Performance Assessment of a Steel Wind Turbine Tower Subjected to Repeated Earthquakes

Abstract

As the wind market grows rapidly and wind power plants are installed in high seismicity areas, there is the increased need for researchers and practitioners to assess the dynamic performance of Wind Turbine (WT) structures under extreme events. The present work is a preliminary attempt to quantify the performance of conventional steel WT towers under repeated earthquakes and enhance the understanding of their dynamic response. The case study is a 22 m high, 65 kW WT tower, assembled from cylindrical and conical steel sections of varying diameter and thickness. A simplified numerical model of the WT is developed in RUAUMOKO software program and subjected to five sequences of seismic events, available in the PEER strong motion database. The paper focuses on the effect of the multiplicity of earthquakes on critical response parameters, such as interstorey drift ratios and residual displacements.
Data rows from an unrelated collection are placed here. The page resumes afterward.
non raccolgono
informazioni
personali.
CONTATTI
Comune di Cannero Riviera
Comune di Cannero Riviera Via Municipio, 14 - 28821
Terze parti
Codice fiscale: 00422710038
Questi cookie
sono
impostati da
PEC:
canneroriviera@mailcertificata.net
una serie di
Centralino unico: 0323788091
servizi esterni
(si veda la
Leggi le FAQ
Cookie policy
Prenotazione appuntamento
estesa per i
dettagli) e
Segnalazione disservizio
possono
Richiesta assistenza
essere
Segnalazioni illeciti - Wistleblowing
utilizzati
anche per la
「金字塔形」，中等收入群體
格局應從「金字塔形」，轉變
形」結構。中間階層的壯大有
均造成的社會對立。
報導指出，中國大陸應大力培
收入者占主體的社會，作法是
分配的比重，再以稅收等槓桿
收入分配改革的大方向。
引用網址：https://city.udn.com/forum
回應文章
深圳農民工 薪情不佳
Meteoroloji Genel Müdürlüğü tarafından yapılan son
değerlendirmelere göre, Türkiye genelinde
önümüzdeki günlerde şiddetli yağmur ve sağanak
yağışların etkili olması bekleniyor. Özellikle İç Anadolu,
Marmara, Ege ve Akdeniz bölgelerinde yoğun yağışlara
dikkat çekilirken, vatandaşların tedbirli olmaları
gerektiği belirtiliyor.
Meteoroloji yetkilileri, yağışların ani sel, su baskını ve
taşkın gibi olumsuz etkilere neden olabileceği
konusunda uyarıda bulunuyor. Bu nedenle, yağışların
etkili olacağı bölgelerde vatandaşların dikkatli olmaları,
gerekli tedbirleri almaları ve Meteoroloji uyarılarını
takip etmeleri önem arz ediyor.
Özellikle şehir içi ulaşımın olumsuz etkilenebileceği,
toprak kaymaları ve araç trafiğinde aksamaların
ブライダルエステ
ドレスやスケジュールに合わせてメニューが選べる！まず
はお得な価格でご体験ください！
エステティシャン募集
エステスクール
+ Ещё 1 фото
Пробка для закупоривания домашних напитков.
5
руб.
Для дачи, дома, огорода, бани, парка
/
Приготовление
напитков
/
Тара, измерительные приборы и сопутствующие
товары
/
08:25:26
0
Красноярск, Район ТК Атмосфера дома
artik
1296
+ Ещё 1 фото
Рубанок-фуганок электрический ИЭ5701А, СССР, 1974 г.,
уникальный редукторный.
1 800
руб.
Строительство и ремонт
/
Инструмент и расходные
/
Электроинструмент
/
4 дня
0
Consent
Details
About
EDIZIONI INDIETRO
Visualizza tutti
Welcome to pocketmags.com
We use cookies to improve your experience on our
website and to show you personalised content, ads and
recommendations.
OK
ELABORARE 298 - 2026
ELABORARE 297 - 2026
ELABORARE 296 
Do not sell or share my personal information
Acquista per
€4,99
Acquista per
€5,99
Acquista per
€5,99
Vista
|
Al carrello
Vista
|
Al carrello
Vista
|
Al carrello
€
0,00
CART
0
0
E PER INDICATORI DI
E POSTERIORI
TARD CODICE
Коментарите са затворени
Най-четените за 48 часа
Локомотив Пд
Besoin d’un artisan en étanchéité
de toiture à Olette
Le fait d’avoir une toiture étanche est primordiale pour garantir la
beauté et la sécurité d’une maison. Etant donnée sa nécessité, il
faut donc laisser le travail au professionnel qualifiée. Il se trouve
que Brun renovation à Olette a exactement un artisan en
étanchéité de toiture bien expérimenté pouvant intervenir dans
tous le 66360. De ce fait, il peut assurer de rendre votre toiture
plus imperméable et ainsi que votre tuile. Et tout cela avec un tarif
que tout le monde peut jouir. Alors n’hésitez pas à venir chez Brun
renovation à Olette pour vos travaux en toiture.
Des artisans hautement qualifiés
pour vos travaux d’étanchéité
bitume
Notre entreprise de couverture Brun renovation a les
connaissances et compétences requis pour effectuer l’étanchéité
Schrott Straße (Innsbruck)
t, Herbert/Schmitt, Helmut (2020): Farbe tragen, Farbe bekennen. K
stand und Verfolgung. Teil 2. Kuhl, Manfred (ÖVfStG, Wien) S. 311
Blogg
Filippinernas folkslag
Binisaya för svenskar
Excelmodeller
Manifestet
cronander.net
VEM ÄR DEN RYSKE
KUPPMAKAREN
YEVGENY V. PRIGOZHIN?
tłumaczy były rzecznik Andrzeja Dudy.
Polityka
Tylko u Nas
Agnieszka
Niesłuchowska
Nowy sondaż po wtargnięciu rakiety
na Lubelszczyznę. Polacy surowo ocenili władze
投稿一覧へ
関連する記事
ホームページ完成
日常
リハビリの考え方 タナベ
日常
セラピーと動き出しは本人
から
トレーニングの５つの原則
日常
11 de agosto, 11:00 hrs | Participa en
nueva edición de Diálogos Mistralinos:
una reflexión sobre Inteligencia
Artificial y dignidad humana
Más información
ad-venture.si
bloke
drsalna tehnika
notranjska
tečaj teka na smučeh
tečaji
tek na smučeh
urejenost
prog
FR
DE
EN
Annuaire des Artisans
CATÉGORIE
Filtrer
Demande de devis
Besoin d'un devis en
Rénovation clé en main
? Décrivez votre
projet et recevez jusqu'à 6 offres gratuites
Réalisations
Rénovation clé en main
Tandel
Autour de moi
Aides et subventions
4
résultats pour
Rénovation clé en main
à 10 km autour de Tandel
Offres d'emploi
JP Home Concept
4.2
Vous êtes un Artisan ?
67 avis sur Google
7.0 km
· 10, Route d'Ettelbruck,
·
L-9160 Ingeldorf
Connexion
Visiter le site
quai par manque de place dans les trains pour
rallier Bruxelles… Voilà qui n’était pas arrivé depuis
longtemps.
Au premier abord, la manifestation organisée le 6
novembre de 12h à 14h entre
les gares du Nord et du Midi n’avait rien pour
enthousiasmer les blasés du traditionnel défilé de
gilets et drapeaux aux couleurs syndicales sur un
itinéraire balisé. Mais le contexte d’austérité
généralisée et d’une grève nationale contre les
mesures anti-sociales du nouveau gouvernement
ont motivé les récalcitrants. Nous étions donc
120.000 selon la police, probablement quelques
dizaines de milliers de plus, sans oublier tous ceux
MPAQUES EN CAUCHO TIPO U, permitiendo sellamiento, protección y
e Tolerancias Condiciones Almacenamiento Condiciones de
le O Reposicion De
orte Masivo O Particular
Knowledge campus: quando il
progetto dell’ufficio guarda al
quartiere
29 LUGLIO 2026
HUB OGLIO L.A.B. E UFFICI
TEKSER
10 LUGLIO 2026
Incremental dynamic analyses provide estimates of the structural demand and capacity under single and multiple earthquakes of recurring periods. The findings show that repeated earthquakes significantly influence the seismic response of WT towers. Therefore, the consideration of sequences of main events and aftershocks is essential for the enhancement of the seismic resilience of WT towers. © 2022, The Author(s), under exclusive license to Springer Nature Switzerland AG.